■ **Short exercise**:
In the news report about Lula and the U.S. visa sanctions, which two words did Lula use to describe the U.S. decision to impose visa bans?

Tensions rise as Lula blasts U.S. over visa sanctions tied to Bolsonaro trial
Brazilian President Luiz Inacio Lula da Silva called a U.S. decision to impose visa bans on officials involved in former President Jair Bolsonaro's trial "arbitrary" and "baseless," and said foreign interference in the judiciary was "unacceptable."
In a statement on Saturday, the leftist leader said the action violated fundamental principles of respect and sovereignty between nations.
In an escalation of tensions between U.S. President Donald Trump and the government of Latin America's largest economy, Washington imposed visa restrictions on Friday on Supreme Court Justice Alexandre de Moraes, his family and other unnamed court officials.
The visa bans were a response to the Supreme Court's decision to issue search warrants and restraining orders targeting Trump ally Bolsonaro, who is accused of plotting a coup to overturn the results of a 2022 election he lost.
"I am certain that no form of intimidation or threat, from anyone, will compromise the most important mission of Brazil's powers and institutions, which is to permanently defend and uphold the democratic rule of law," said Lula.
Solicitor general Jorge Messias, the top judicial official for Lula's executive branch, said in a statement posted on X late Friday that Prosecutor General Paulo Gonet was also targeted by the ban.

■ **Dataset excerpt**:
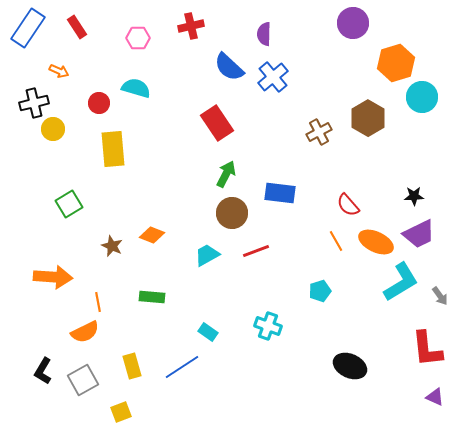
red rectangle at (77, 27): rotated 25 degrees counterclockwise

■ **Reply to the task**:
"Arbitrary" and "baseless."